|This is the finished product, ready to garnish with cilantro, sour cream and grated cheese!|
Although we have had a few cold mornings, our winter, for the most part, has been warmer than usual. At the end of the week there was a cold front that passed through, dumping a bit of rain on us before the temperatures became more seasonable. This morning we had a healthy frost, along with some fog, and the sun is now shining with temperatures in the high forties. Regardless of the weather, it is always a good time to enjoy some of this White Chili. This recipe comes from a local
restaurant and was printed in our local newspaper some time ago. It has been a favorite of ours since the restaurant opened quite a number of years ago.

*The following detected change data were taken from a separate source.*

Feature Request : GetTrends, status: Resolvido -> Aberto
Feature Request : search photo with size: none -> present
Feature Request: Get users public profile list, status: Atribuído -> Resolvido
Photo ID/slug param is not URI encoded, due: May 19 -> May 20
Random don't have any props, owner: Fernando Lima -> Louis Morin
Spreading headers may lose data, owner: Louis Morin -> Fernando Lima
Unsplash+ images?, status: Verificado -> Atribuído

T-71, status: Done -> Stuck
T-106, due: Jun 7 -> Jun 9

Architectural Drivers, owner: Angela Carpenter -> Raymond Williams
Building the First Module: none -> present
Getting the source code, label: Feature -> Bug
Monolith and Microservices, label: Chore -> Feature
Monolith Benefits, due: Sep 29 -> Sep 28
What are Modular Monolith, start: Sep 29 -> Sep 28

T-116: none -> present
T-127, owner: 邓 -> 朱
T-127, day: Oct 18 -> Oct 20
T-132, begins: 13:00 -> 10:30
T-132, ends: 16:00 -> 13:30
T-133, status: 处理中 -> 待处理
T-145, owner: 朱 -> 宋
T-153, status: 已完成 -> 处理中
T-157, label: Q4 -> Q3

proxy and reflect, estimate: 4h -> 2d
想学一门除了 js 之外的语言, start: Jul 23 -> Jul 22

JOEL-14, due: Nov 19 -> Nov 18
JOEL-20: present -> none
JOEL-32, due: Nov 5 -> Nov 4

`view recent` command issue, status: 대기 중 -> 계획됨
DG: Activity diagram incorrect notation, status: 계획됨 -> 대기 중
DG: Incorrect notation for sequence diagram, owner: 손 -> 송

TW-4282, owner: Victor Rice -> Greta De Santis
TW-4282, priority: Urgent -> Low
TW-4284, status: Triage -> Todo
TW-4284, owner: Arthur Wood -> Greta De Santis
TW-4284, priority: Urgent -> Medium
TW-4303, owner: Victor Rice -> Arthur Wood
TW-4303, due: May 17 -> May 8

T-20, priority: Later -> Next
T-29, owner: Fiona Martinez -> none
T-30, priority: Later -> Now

1/2 pound chicken breasts, boneless, skinless - roasted and pulled into small pieces
1/2 cup diced onion
1 clove garlic, minced
1/2 teaspoon oregano
1 1/2 teaspoons olive oil
2 cups water
2 cups low fat chicken broth
1/2 teaspoon ground cumin
3/4 to 1 Tablespoon chopped fresh cilantro may use dried if fresh is not available)
2 Tablespoons chopped green chillies (canned)
3 cups Great Northern beans (canned), drained and rinsed
salt to taste
- Saute diced onions, garlic, and oregano in olive oil in a soup pot. Cook 5 minutes.
- Combine water, chicken broth, cumin, cilantro, and green chilies. Add to pot, bring to a boil, reduce heat, and simmer. Add chicken and beans; stir often, and simmer about 15 minutes.
- If you wish, you may combine 1/4 cup cornstarch and 1/4 cup cold water to add to the chili if you want it to be thicker. In that case, after cornstarch and water are blended, pour, while stirring, into simmering pot of chili. Continue cooking until mixture thickens. Then, remove from heat.
Servings: Four to six
NOTE: I sometimes use more chicken broth for part of the water if I want more chicken flavor.:-)
I send wishes for a good week-end for each of you. Have a blessed Sunday!